* **Your assignment**: Copy every line below precisely as it appears.

* **Records to use**:
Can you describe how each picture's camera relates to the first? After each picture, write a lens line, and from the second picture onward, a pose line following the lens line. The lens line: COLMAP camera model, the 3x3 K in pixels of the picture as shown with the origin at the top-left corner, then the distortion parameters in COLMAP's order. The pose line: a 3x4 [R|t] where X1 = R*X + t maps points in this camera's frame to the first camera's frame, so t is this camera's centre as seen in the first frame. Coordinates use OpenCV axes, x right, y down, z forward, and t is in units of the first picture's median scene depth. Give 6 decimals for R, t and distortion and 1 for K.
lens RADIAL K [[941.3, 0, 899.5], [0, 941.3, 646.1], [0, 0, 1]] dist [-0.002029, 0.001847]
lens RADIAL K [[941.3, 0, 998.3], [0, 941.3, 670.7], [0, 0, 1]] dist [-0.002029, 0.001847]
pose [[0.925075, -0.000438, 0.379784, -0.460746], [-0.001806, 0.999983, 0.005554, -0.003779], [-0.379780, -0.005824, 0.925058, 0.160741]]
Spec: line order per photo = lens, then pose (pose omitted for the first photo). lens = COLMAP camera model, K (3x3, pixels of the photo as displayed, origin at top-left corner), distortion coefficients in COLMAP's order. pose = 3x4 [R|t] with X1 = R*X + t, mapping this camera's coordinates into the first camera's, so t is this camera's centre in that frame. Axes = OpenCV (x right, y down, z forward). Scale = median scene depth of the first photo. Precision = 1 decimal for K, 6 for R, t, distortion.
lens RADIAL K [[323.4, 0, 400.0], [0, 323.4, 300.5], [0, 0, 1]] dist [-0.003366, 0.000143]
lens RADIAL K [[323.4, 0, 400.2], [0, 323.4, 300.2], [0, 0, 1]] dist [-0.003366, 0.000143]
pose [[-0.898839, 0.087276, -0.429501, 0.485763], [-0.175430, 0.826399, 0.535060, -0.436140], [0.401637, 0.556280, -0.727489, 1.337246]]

* **Output for this exercise**:
Can you describe how each picture's camera relates to the first? After each picture, write a lens line, and from the second picture onward, a pose line following the lens line. The lens line: COLMAP camera model, the 3x3 K in pixels of the picture as shown with the origin at the top-left corner, then the distortion parameters in COLMAP's order. The pose line: a 3x4 [R|t] where X1 = R*X + t maps points in this camera's frame to the first camera's frame, so t is this camera's centre as seen in the first frame. Coordinates use OpenCV axes, x right, y down, z forward, and t is in units of the first picture's median scene depth. Give 6 decimals for R, t and distortion and 1 for K.
lens RADIAL K [[941.3, 0, 899.5], [0, 941.3, 646.1], [0, 0, 1]] dist [-0.002029, 0.001847]
lens RADIAL K [[941.3, 0, 998.3], [0, 941.3, 670.7], [0, 0, 1]] dist [-0.002029, 0.001847]
pose [[0.925075, -0.000438, 0.379784, -0.460746], [-0.001806, 0.999983, 0.005554, -0.003779], [-0.379780, -0.005824, 0.925058, 0.160741]]
Spec: line order per photo = lens, then pose (pose omitted for the first photo). lens = COLMAP camera model, K (3x3, pixels of the photo as displayed, origin at top-left corner), distortion coefficients in COLMAP's order. pose = 3x4 [R|t] with X1 = R*X + t, mapping this camera's coordinates into the first camera's, so t is this camera's centre in that frame. Axes = OpenCV (x right, y down, z forward). Scale = median scene depth of the first photo. Precision = 1 decimal for K, 6 for R, t, distortion.
lens RADIAL K [[323.4, 0, 400.0], [0, 323.4, 300.5], [0, 0, 1]] dist [-0.003366, 0.000143]
lens RADIAL K [[323.4, 0, 400.2], [0, 323.4, 300.2], [0, 0, 1]] dist [-0.003366, 0.000143]
pose [[-0.898839, 0.087276, -0.429501, 0.485763], [-0.175430, 0.826399, 0.535060, -0.436140], [0.401637, 0.556280, -0.727489, 1.337246]]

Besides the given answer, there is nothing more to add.